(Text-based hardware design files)
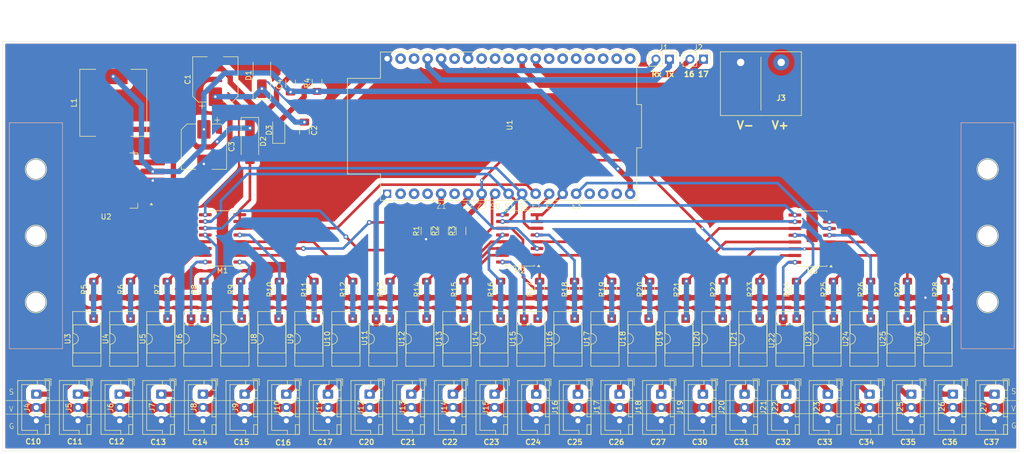
<source format=kicad_pcb>
(kicad_pcb
	(version 20240108)
	(generator "pcbnew")
	(generator_version "8.0")
	(general
		(thickness 1.6)
		(legacy_teardrops no)
	)
	(paper "A4")
	(layers
		(0 "F.Cu" signal)
		(31 "B.Cu" signal)
		(32 "B.Adhes" user "B.Adhesive")
		(33 "F.Adhes" user "F.Adhesive")
		(34 "B.Paste" user)
		(35 "F.Paste" user)
		(36 "B.SilkS" user "B.Silkscreen")
		(37 "F.SilkS" user "F.Silkscreen")
		(38 "B.Mask" user)
		(39 "F.Mask" user)
		(40 "Dwgs.User" user "User.Drawings")
		(41 "Cmts.User" user "User.Comments")
		(42 "Eco1.User" user "User.Eco1")
		(43 "Eco2.User" user "User.Eco2")
		(44 "Edge.Cuts" user)
		(45 "Margin" user)
		(46 "B.CrtYd" user "B.Courtyard")
		(47 "F.CrtYd" user "F.Courtyard")
		(48 "B.Fab" user)
		(49 "F.Fab" user)
		(50 "User.1" user)
		(51 "User.2" user)
		(52 "User.3" user)
		(53 "User.4" user)
		(54 "User.5" user)
		(55 "User.6" user)
		(56 "User.7" user)
		(57 "User.8" user)
		(58 "User.9" user)
	)
	(setup
		(pad_to_mask_clearance 0)
		(allow_soldermask_bridges_in_footprints no)
		(pcbplotparams
			(layerselection 0x00010fc_ffffffff)
			(plot_on_all_layers_selection 0x0000000_00000000)
			(disableapertmacros no)
			(usegerberextensions no)
			(usegerberattributes yes)
			(usegerberadvancedattributes yes)
			(creategerberjobfile yes)
			(dashed_line_dash_ratio 12.000000)
			(dashed_line_gap_ratio 3.000000)
			(svgprecision 4)
			(plotframeref no)
			(viasonmask no)
			(mode 1)
			(useauxorigin no)
			(hpglpennumber 1)
			(hpglpenspeed 20)
			(hpglpendiameter 15.000000)
			(pdf_front_fp_property_popups yes)
			(pdf_back_fp_property_popups yes)
			(dxfpolygonmode yes)
			(dxfimperialunits yes)
			(dxfusepcbnewfont yes)
			(psnegative no)
			(psa4output no)
			(plotreference yes)
			(plotvalue yes)
			(plotfptext yes)
			(plotinvisibletext no)
			(sketchpadsonfab no)
			(subtractmaskfromsilk no)
			(outputformat 1)
			(mirror no)
			(drillshape 1)
			(scaleselection 1)
			(outputdirectory "")
		)
	)
	(net 0 "")
	(net 1 "Net-(D1-K)")
	(net 2 "Net-(J2-Pin_1)")
	(net 3 "Net-(D2-K)")
	(net 4 "Net-(J2-Pin_2)")
	(net 5 "Net-(D3-A)")
	(net 6 "Net-(J1-Pin_2)")
	(net 7 "Net-(J1-Pin_1)")
	(net 8 "/Multiplexer/1")
	(net 9 "/Multiplexer/2")
	(net 10 "/Multiplexer/3")
	(net 11 "/Multiplexer/4")
	(net 12 "/Multiplexer/5")
	(net 13 "/Multiplexer/6")
	(net 14 "/Multiplexer/7")
	(net 15 "/Multiplexer/8")
	(net 16 "/Multiplexer/9")
	(net 17 "/Multiplexer/10")
	(net 18 "/Multiplexer/11")
	(net 19 "/Multiplexer/12")
	(net 20 "/Multiplexer/13")
	(net 21 "/Multiplexer/14")
	(net 22 "/Multiplexer/15")
	(net 23 "/Multiplexer/16")
	(net 24 "/Multiplexer/17")
	(net 25 "/Multiplexer/18")
	(net 26 "/Multiplexer/19")
	(net 27 "/Multiplexer/20")
	(net 28 "/Multiplexer/21")
	(net 29 "/Multiplexer/22")
	(net 30 "/Multiplexer/23")
	(net 31 "/Multiplexer/24")
	(net 32 "unconnected-(U1-IO22-Pad36)")
	(net 33 "unconnected-(U1-SD0-Pad21)")
	(net 34 "unconnected-(U1-IO23-Pad37)")
	(net 35 "unconnected-(U1-SENSOR_VP-Pad3)")
	(net 36 "/Multiplexer/S2")
	(net 37 "unconnected-(U1-IO21-Pad33)")
	(net 38 "/Multiplexer/Out2")
	(net 39 "unconnected-(U1-IO4-Pad26)")
	(net 40 "unconnected-(U1-SENSOR_VN-Pad4)")
	(net 41 "unconnected-(U1-CLK-Pad20)")
	(net 42 "/Multiplexer/Out3")
	(net 43 "unconnected-(U1-CMD-Pad18)")
	(net 44 "unconnected-(U1-SD1-Pad22)")
	(net 45 "/Buck Converter 24 to 5/OUT (5V)")
	(net 46 "/Multiplexer/S1")
	(net 47 "unconnected-(U1-IO35-Pad6)")
	(net 48 "/Multiplexer/En1")
	(net 49 "/Multiplexer/3.3v")
	(net 50 "unconnected-(U1-IO18-Pad30)")
	(net 51 "unconnected-(U1-EN-Pad2)")
	(net 52 "/Multiplexer/En3")
	(net 53 "unconnected-(U1-IO0-Pad25)")
	(net 54 "/Multiplexer/S0")
	(net 55 "unconnected-(U1-SD3-Pad17)")
	(net 56 "/Multiplexer/Out1")
	(net 57 "/Multiplexer/En2")
	(net 58 "unconnected-(U1-IO5-Pad29)")
	(net 59 "unconnected-(U1-IO19-Pad31)")
	(net 60 "unconnected-(U1-IO15-Pad23)")
	(net 61 "unconnected-(U1-SD2-Pad16)")
	(net 62 "unconnected-(U1-IO2-Pad24)")
	(net 63 "Net-(M1-A3)")
	(net 64 "Net-(M1-A7)")
	(net 65 "Net-(M1-A4)")
	(net 66 "Net-(M1-A5)")
	(net 67 "Net-(M1-A2)")
	(net 68 "Net-(M1-A0)")
	(net 69 "Net-(M1-A1)")
	(net 70 "Net-(M1-A6)")
	(net 71 "Net-(M2-A3)")
	(net 72 "Net-(M2-A7)")
	(net 73 "Net-(M2-A5)")
	(net 74 "Net-(M2-A4)")
	(net 75 "Net-(M2-A0)")
	(net 76 "Net-(M2-A2)")
	(net 77 "Net-(M2-A6)")
	(net 78 "Net-(M2-A1)")
	(net 79 "Net-(M3-A1)")
	(net 80 "Net-(M3-A0)")
	(net 81 "Net-(M3-A4)")
	(net 82 "Net-(M3-A3)")
	(net 83 "Net-(M3-A6)")
	(net 84 "Net-(M3-A5)")
	(net 85 "Net-(M3-A2)")
	(net 86 "Net-(M3-A7)")
	(net 87 "/Buck Converter 24 to 5/GND")
	(net 88 "/Buck Converter 24 to 5/IN")
	(footprint "Connector_JST:JST_XH_B3B-XH-A_1x03_P2.50mm_Vertical" (layer "F.Cu") (at 228.163474 110.2 -90))
	(footprint "Resistor_SMD:R_1206_3216Metric_Pad1.30x1.75mm_HandSolder" (layer "F.Cu") (at 192.795088 90.5 90))
	(footprint "Package_DIP:DIP-4_W7.62mm_SMDSocket_SmallPads" (layer "F.Cu") (at 94.006962 99.8 90))
	(footprint "Package_DIP:DIP-4_W7.62mm_SMDSocket_SmallPads" (layer "F.Cu") (at 184.484128 99.8 90))
	(footprint "Connector_JST:JST_XH_B3B-XH-A_1x03_P2.50mm_Vertical" (layer "F.Cu") (at 134.14609 110.2 -90))
	(footprint "Resistor_SMD:R_1206_3216Metric_Pad1.30x1.75mm_HandSolder" (layer "F.Cu") (at 220.545 90.5 90))
	(footprint "Resistor_SMD:R_1206_3216Metric_Pad1.30x1.75mm_HandSolder" (layer "F.Cu") (at 199.696913 90.5 90))
	(footprint "Package_SO:SOIC-16W_5.3x10.2mm_P1.27mm" (layer "F.Cu") (at 154.545 80.9 180))
	(footprint "Connector_JST:JST_XH_B3B-XH-A_1x03_P2.50mm_Vertical" (layer "F.Cu") (at 87.137398 110.2 -90))
	(footprint "Connector_JST:JST_XH_B3B-XH-A_1x03_P2.50mm_Vertical" (layer "F.Cu") (at 149.815654 110.2 -90))
	(footprint "Resistor_SMD:R_1206_3216Metric_Pad1.30x1.75mm_HandSolder" (layer "F.Cu") (at 88.24865 90.5 90))
	(footprint "Capacitor_SMD:CP_Elec_8x10" (layer "F.Cu") (at 95.145 63.65 -90))
	(footprint "Resistor_SMD:R_1206_3216Metric_Pad1.30x1.75mm_HandSolder" (layer "F.Cu") (at 164.845 90.5 90))
	(footprint "Resistor_SMD:R_1206_3216Metric_Pad1.30x1.75mm_HandSolder" (layer "F.Cu") (at 140.21 79.5 90))
	(footprint "Connector_PinHeader_2.54mm:PinHeader_1x02_P2.54mm_Vertical" (layer "F.Cu") (at 189.1 47.2 -90))
	(footprint "Package_DIP:DIP-4_W7.62mm_SMDSocket_SmallPads" (layer "F.Cu") (at 233.202616 99.8 90))
	(footprint "Resistor_SMD:R_1206_3216Metric_Pad1.30x1.75mm_HandSolder" (layer "F.Cu") (at 137.045 90.5 90))
	(footprint "Connector_JST:JST_XH_B3B-XH-A_1x03_P2.50mm_Vertical" (layer "F.Cu") (at 204.659128 110.2 -90))
	(footprint "Package_SO:SOIC-16W_5.3x10.2mm_P1.27mm" (layer "F.Cu") (at 98.645 80.9 180))
	(footprint "Package_DIP:DIP-4_W7.62mm_SMDSocket_SmallPads" (layer "F.Cu") (at 149.685218 99.8 90))
	(footprint "Connector_JST:JST_XH_B3B-XH-A_1x03_P2.50mm_Vertical" (layer "F.Cu") (at 126.311308 110.2 -90))
	(footprint "Package_DIP:DIP-4_W7.62mm_SMDSocket_SmallPads" (layer "F.Cu") (at 156.645 99.8 90))
	(footprint "Package_DIP:DIP-4_W7.62mm_SMDSocket_SmallPads" (layer "F.Cu") (at 107.926526 99.8 90))
	(footprint "Library:MODULE_ESP32-DEVKITC" (layer "F.Cu") (at 152.445 59.8 90))
	(footprint "Resistor_SMD:R_1206_3216Metric_Pad1.30x1.75mm_HandSolder"
		(layer "F.Cu")
		(uuid "3b0cc14d-3190-461f-a75e-a53251c4c123")
		(at 234.544983 90.5 90)
		(descr "Resistor SMD 1206 (3216 Metric), square (rectangular) end terminal, IPC_7351 nominal with elongated pad for handsoldering. (Body size source: IPC-SM-782 page 72, https://www.pcb-3d.com/wordpress/wp-content/uploads/ipc-sm-782a_amendment_1_and_2.pdf), generated with kicad-footprint-generator")
		(tags "resistor handsolder")
		(property "Reference" "R28"
			(at 0 -1.82 90)
			(layer "F.SilkS")
			(uuid "241d6f2c-de83-4a92-91e6-df90aa830315")
			(effects
				(font
					(size 1 1)
					(thickness 0.15)
				)
			)
		)
		(property "Value" "R"
			(at 0 1.82 90)
			(layer "F.Fab")
			(uuid "0713b931-1f49-44a9-991a-62fc0fbe37d4")
			(effects
				(font
					(size 1 1)
					(thickness 0.15)
				)
			)
		)
		(property "Footprint" "Resistor_SMD:R_1206_3216Metric_Pad1.30x1.75mm_HandSolder"
			(at 0 0 90)
			(unlocked yes)
			(layer "F.Fab")
			(hide yes)
			(uuid "4f346dde-0296-4cdc-bc3a-cf11eb3a57e2")
			(effects
				(font
					(size 1.27 1.27)
					(thickness 0.15)
				)
			)
		)
		(property "Datasheet" ""
			(at 0 0 90)
			(unlocked yes)
			(layer "F.Fab")
			(hide yes)
			(uuid "8096df8d-c8bf-4c07-91de-c0b2816e8284")
			(effects
				(font
					(size 1.27 1.27)
					(thickness 0.15)
				)
			)
		)
		(property "Description" "Resistor"
			(at 0 0 90)
			(unlocked yes)
			(layer "F.Fab")
			(hide yes)
			(uuid "7cdc6ba9-21e9-4d15-a12a-ddd30c1f8439")
			(effects
				(font
					(size 1.27 1.27)
					(thickness 0.15)
				)
			)
		)
		(property ki_fp_filters "R_*")
		(path "/16c6de11-06d9-468c-af02-c471533a0beb/74da3927-a2e8-4147-9d48-01a741b7a473")
		(sheetname "Multiplexer")
		(sheetfile "Level shifter.kicad_sch")
		(attr smd)
		(fp_line
			(start -0.727064 -0.91)
			(end 0.727064 -0.91)
			(stroke
				(width 0.12)
				(type solid)
			)
			(layer "F.SilkS")
			(uuid "331ee543-acb9-44d5-be9f-cbf320a730dc")
		)
		(fp_line
			(start -0.727064 0.91)
			(end 0.727064 0.91)
			(stroke
				(width 0.12)
				(type solid)
			)
			(layer "F.SilkS")
			(uuid "aa475ba0-53bf-44c8-8c0a-a9d933054708")
		)
		(fp_line
			(start 2.45 -1.12)
			(end 2.45 1.12)
			(stroke
				(width 0.05)
				(type solid)
			)
			(layer "F.CrtYd")
			(uuid "e068d810-5f72-494b-b710-90b21830c7c9")
		)
		(fp_line
			(start -2.45 -1.12)
			(end 2.45 -1.12)
			(stroke
				(width 0.05)
				(type solid)
			)
			(layer "F.CrtYd")
			(uuid "ef6ac23d-f502-43d9-bc88-84bc4889d666")
		)
		(fp_line
			(start 2.45 1.12)
			(end -2.45 1.12)
			(stroke
				(width 0.05)
				(type solid)
			)
			(layer "F.CrtYd")
			(uuid "a7a3611b-5906-45ae-8c6b-b8be9b29de81")
		)
		(fp_line
			(start -2.45 1.12)
			(end -2.45 -1.12)
			(stroke
				(width 0.05)
				(type solid)
			)
			(layer "F.CrtYd")
			(uuid "51c2a240-db06-40c2-81c2-7cce3e3d79c7")
		)
		(fp_line
			(start 1.6 -0.8)
			(end 1.6 0.8)
			(stroke
				(width 0.1)
				(type solid)
			)
			(layer "F.Fab")
			(uuid "68839aa0-27b8-4c6a-ab48-fa3b3c1b8a4b")
		)
		(fp_line
			(start -1.6 -0.8)
			(end 1.6 -0.8)
			(stroke
				(width 0.1)
				(type solid)
			)
			(layer "F.Fab")
			(uuid "61ed52b4-7e1c-432f-8efe-fc8719d97d79")
		)
		(fp_line
			(start 1.6 0.8)
			(end -1.6 0.8)
			(stroke
				(width 0.1)
				(type solid)
			)
			(layer "F.Fab")
			(uuid "77799269-8350-4980-aa79-ec93d425cb4e")
		)
		(fp_line
			(start -1.6 0.8)
			(end -1.6 -0.8)
			(stroke
				(width 0.1)
				(type solid)
			)
			(layer "F.Fab")
			(uuid "80e1ffd8-f442-40e3-8b21-124690963ffd")
		)
		(fp_text user "${REFERENCE}"
			(at 0 0 90)
			(layer "F.Fab")
			(uuid "8918c61e-4550-4caa-a8af-09e39c0a0a8d")
			(effects
				(font
					(size 0.8 0.8)
					(thickness 0.12)
				)
			)
		)
		(pad "1" smd roundrect
			(at -1.55 0 90)
			(size 1.3 1.75)
			(layers "F.Cu" "F.Paste" "F.Mask")
			(roundrect_rratio 0.192308)
			(net 87 "/Buck Converter 24 to 5/GND")
			(pintype "passive")
			(uuid "1bb1fa9b-46d2-4ee9-84d4-c81983412f4f")
		)
		(pad "2" smd roundrect
			(at 1.55 0
... [1066677 chars truncated]
</source>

To do - Up to and including the last line above, starting with the line that contains "(end 1.6 -0.8)", return each line exactly and nothing else.

Written answer -
			(end 1.6 -0.8)
			(stroke
				(width 0.1)
				(type solid)
			)
			(layer "F.Fab")
			(uuid "61ed52b4-7e1c-432f-8efe-fc8719d97d79")
		)
		(fp_line
			(start 1.6 0.8)
			(end -1.6 0.8)
			(stroke
				(width 0.1)
				(type solid)
			)
			(layer "F.Fab")
			(uuid "77799269-8350-4980-aa79-ec93d425cb4e")
		)
		(fp_line
			(start -1.6 0.8)
			(end -1.6 -0.8)
			(stroke
				(width 0.1)
				(type solid)
			)
			(layer "F.Fab")
			(uuid "80e1ffd8-f442-40e3-8b21-124690963ffd")
		)
		(fp_text user "${REFERENCE}"
			(at 0 0 90)
			(layer "F.Fab")
			(uuid "8918c61e-4550-4caa-a8af-09e39c0a0a8d")
			(effects
				(font
					(size 0.8 0.8)
					(thickness 0.12)
				)
			)
		)
		(pad "1" smd roundrect
			(at -1.55 0 90)
			(size 1.3 1.75)
			(layers "F.Cu" "F.Paste" "F.Mask")
			(roundrect_rratio 0.192308)
			(net 87 "/Buck Converter 24 to 5/GND")
			(pintype "passive")
			(uuid "1bb1fa9b-46d2-4ee9-84d4-c81983412f4f")
		)
		(pad "2" smd roundrect
			(at 1.55 0
... [1066677 chars truncated]
</source>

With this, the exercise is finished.